I changed the above to only_if: ${active_vm_names.stdout}

  • name: Undefine all domains one by one
    action: virt name=$item command=undefine
    with_items: ${all_vm_names.stdout_lines}
    only_if: ${all_vm_names}

ditto: only_if: ${all_vm_names.stdout}

If I understand the following statement correctly, then each with_items task would be executed only if the ${…} is True.

with_items expanding first will expand to multiple task executions,
but there is a “only_if” on each expansion.

But, I got the following by running the above with ansible-playbook -vv:

TASK: [Get all existing guest domains, regardless their states, except sl0] *********************
REMOTE_MODULE command … #USE_SHELL
changed: [barn0] => {“changed”: true, “cmd”: “…”, “delta”: “0:00:00.018831”, “end”: “2012-10-15 23:01:27.838914”, “rc”: 0, “start”: “2012-10-15 23:01:27.820083”, “stderr”: “”, “stdout”: “ctos1\nctos2”} … (1)

TASK: [Get all active guest domains, except sl0] *********************
REMOTE_MODULE command … #USE_SHELL
changed: [barn0] => {“changed”: true, “cmd”: …, “delta”: “0:00:00.020940”, “end”: “2012-10-15 23:01:27.983329”, “rc”: 0, “start”: “2012-10-15 23:01:27.962389”, “stderr”: “”, “stdout”: “”} … (2)

TASK: [Destroy them one by one] *********************
fatal: [zettar3] => Traceback (most recent call last):
File “/usr/lib/pymodules/python2.7/ansible/runner/init.py”, line 227, in _executor
exec_rc = self._executor_internal(host)
File “/usr/lib/pymodules/python2.7/ansible/runner/init.py”, line 276, in _executor_internal
return self._executor_internal_inner(host, self.module_name, self.module_args, inject, port)
File “/usr/lib/pymodules/python2.7/ansible/runner/init.py”, line 327, in _executor_internal_inner
if not utils.check_conditional(conditional):
File “/usr/lib/pymodules/python2.7/ansible/utils.py”, line 146, in check_conditional
return eval(conditional.replace(“\n”, “\n”))
File “”, line 0

^
SyntaxError: unexpected EOF while parsing

FATAL: all hosts have already failed – aborting

shell commands in (1) and (2) above have return code (rc) 0, and thus they are constructed correctly for the shell module.
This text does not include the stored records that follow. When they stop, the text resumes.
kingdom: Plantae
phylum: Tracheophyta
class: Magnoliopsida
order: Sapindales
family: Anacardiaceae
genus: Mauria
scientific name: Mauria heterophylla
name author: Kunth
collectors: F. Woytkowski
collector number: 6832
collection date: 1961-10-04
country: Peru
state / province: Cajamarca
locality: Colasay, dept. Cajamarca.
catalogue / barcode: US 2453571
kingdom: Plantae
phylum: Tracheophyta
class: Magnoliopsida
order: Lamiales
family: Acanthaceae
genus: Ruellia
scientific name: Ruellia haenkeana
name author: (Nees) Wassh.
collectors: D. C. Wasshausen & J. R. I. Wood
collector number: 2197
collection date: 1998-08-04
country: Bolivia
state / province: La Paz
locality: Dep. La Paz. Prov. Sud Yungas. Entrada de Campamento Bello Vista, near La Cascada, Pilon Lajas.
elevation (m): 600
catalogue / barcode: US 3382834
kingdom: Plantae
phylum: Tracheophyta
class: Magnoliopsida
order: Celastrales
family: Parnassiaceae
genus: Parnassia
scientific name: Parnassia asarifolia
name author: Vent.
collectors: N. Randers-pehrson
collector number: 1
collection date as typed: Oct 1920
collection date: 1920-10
The register variable all_vm_names’s stdout consists of valid entries. The active_vm_names’s stdout is empty, so the task named Destroy active domains one by one shouldn’t execute. But before it gets to that, the core parsing code errored out. Any other suggestion please?

Though to be honest it seems quite easier to give the virt module a
command for ‘undefine_all’. That’s what I’d do. (Send me a patch?)

I gave this aspect some more deliberation, and came to the conclusion that a undefine_all is not enough. At least based on our usage, from time to time, we may wish to preserve a few VMs. But so far I don’t have a clean syntax for a list of exceptions. I don’t wish to introduce that pollute ansible’s current overall clean syntax. I will think more…

Regards,

– Zack

You have to quote variables that are strings. Since variables are substituted (rather than interpreted), so an empty string results in nothing, which is giving you this error.

Hi Dag,

Many thanks! Your quoting suggestion did the trick.

[…]

You have to quote variables that are strings. Since variables are
substituted (rather than interpreted), so an empty string results in
nothing, which is giving you this error.

[…]

Regards,

– Zack

Zack,
  I was just catching up on list mail. Are you planning on posting this playbook somewhere when you're done? I've got a similar usecase and if I can implement all of it in a playbook rather than in a script calling ansible as an api then that would be fantastic.

thanks,
-sv

Hi SV,

I will, after polishing it a bit. Yeah, squeezing a bash script into an one liner for the shell module is a bit ugly. Having all such capabilities in a module would be awesome!

Lets do this, with the wiki space that Michael recently made available, I think the playbook example belongs to the wiki at least before you are done with your module. Right now, I am working with Micheal to figure out an annoying and puzzling sudo keyword related bug that I started experiencing since the late stage of 0,8 devel. Am loaded lately, otherwise, I would do more in-depth debugging.